A 14 x 12 brood box usually contains far more stores than needed, requiring extra brood frames added in place of unused stores when brooding gets going well.
Only weighing at one end of the hive is dangerous territory. If all the stores from one end is used up, the next time the hive is weighed could be misleading.
As for transparent cover boards, they are simply not necessary and only encourage interfering with the cluster, in winter, by inexperienced beeks.
April is far too late for first inspections if the weather is good for the bees. I leave them alone over winter until mid/late February and then only to observe if brooding is occurring.
When I used to encourage early brooding to be ready for the earliest OSR, the bees were fed with 1:1 at this time, reducing to almost water if stores were plentiful. There is no hard and fast rules as it all depends on the beekeeper’s observational and skills. Once accelerated, the bees must be kept well fed to maintain the heavy brooding and expanding hive population.
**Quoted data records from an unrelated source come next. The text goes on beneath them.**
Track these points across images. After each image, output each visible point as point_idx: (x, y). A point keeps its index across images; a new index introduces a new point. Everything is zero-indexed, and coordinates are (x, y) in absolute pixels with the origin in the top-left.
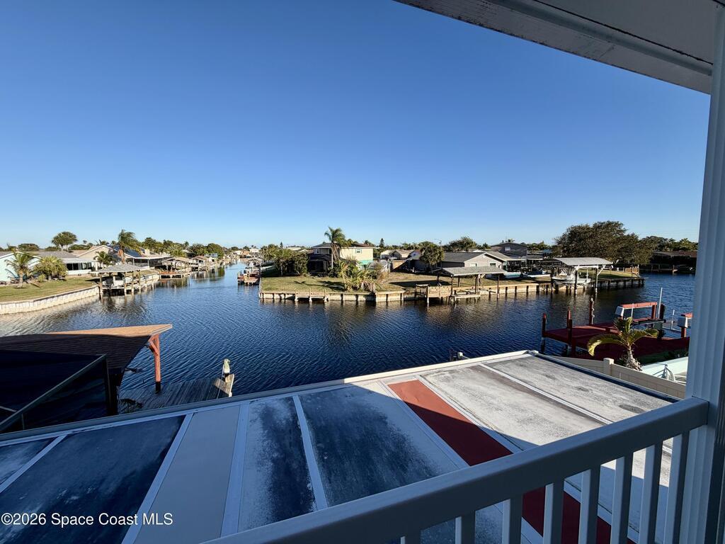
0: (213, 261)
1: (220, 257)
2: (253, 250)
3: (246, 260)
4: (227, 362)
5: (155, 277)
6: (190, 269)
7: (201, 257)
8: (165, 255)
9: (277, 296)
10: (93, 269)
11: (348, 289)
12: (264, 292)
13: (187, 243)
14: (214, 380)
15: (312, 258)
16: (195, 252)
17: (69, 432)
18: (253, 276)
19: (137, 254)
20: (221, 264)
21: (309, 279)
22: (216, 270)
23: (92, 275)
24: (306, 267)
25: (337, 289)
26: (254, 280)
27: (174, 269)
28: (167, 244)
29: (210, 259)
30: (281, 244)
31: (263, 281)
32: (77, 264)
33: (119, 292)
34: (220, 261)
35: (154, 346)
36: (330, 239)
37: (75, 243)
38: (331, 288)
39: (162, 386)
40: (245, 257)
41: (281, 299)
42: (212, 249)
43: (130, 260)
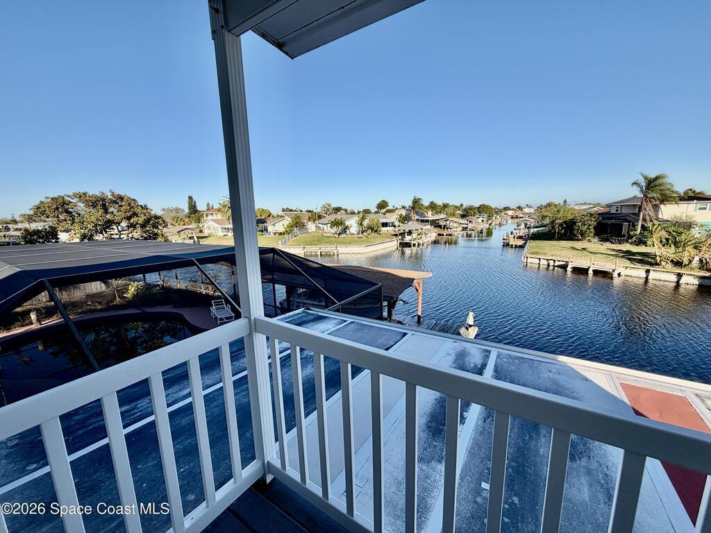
0: (483, 221)
1: (490, 217)
2: (527, 210)
3: (517, 220)
4: (471, 314)
5: (433, 234)
6: (461, 229)
7: (472, 217)
8: (442, 216)
9: (544, 262)
10: (395, 226)
11: (663, 263)
12: (529, 255)
13: (462, 205)
14: (460, 327)
15: (603, 219)
16: (467, 213)
17: (353, 320)
18: (520, 237)
19: (422, 215)
20: (490, 224)
21: (594, 245)
22: (484, 231)
23: (394, 231)
24: (593, 230)
25: (641, 262)
26: (520, 242)
27: (447, 228)
28: (445, 206)
29: (480, 220)
30: (565, 201)
31: (531, 244)
32: (387, 223)
33: (408, 245)
34: (490, 222)
35: (418, 288)
36: (642, 191)
37: (388, 208)
38: (629, 259)
39: (421, 320)
40: (517, 217)
41: (549, 265)
42: (482, 209)
43: (418, 220)
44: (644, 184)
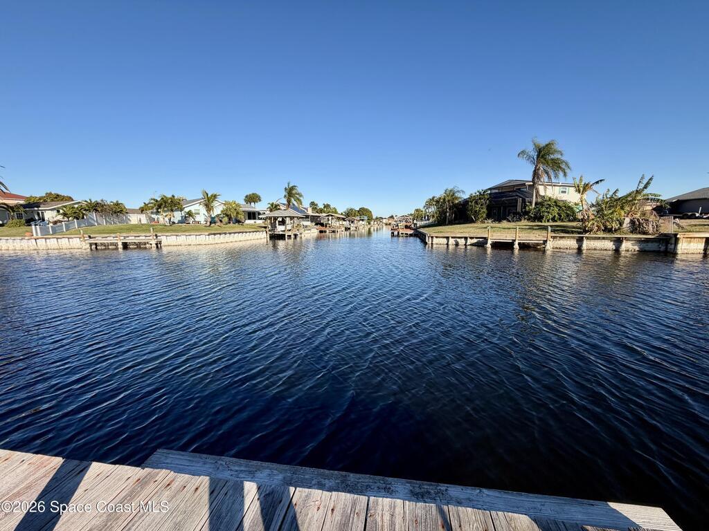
1: (369, 221)
5: (315, 231)
6: (344, 229)
7: (354, 217)
9: (453, 242)
12: (434, 235)
18: (408, 227)
24: (485, 210)
27: (330, 227)
29: (361, 223)
33: (282, 237)
42: (363, 212)
44: (535, 155)
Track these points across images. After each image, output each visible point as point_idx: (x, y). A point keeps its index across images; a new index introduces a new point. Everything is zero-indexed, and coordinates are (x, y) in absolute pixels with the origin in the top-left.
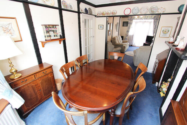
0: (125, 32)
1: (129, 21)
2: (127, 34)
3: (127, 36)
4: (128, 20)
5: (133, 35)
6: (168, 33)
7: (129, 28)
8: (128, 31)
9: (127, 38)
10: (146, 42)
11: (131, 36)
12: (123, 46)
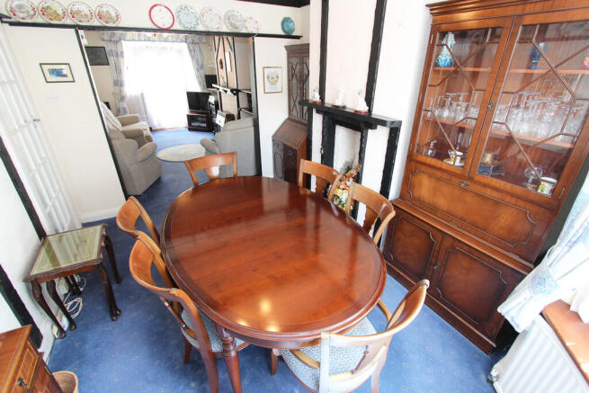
0: (111, 87)
1: (109, 47)
2: (121, 91)
3: (123, 98)
4: (103, 40)
5: (142, 94)
6: (276, 81)
7: (118, 70)
8: (118, 83)
9: (124, 108)
10: (191, 112)
11: (136, 97)
12: (142, 135)
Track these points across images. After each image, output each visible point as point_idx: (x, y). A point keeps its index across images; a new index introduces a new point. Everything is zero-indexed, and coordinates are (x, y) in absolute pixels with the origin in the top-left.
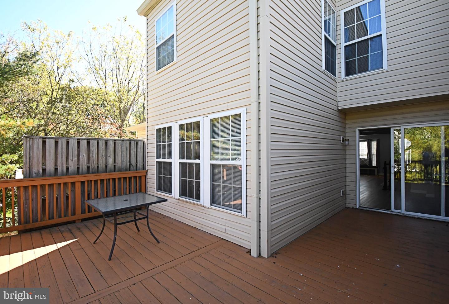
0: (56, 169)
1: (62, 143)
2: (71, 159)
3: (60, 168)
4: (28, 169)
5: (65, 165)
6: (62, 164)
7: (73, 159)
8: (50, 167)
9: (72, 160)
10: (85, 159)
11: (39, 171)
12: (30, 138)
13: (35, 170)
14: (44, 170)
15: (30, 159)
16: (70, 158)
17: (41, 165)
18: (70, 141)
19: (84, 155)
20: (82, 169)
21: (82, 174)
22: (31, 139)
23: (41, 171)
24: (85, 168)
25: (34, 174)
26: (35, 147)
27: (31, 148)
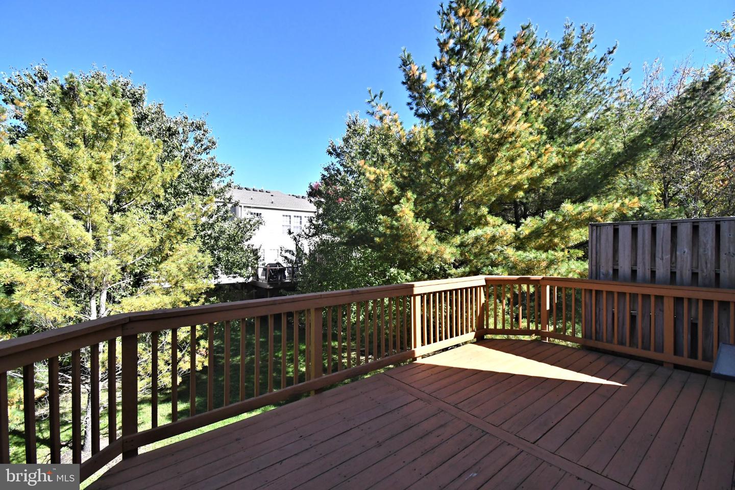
0: (634, 272)
1: (644, 231)
2: (660, 256)
3: (640, 269)
4: (594, 268)
5: (648, 266)
6: (644, 263)
7: (662, 257)
8: (625, 266)
9: (662, 259)
10: (687, 258)
11: (608, 272)
12: (597, 227)
13: (603, 270)
14: (616, 271)
15: (596, 255)
16: (659, 254)
17: (611, 264)
18: (658, 226)
19: (686, 250)
20: (681, 275)
21: (682, 284)
22: (599, 228)
23: (611, 272)
24: (687, 274)
25: (602, 276)
26: (603, 237)
27: (598, 240)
Isolation starvation is a problem if the cluster moves away from stores and is then separated from those stores by a cold snap. Following where the cluster is located, and moving, during the winter is easy enough without opening the hive, for those with only a few colonies.
Beekeeping does not stop during the winter - it just needs observations of weather, bee activity, stores, etc. No need to keep disturbing them during their time of slumber.
Polyhives are easier to manage in the winter, I have found. Simply because they do not consume as much stores while clustered.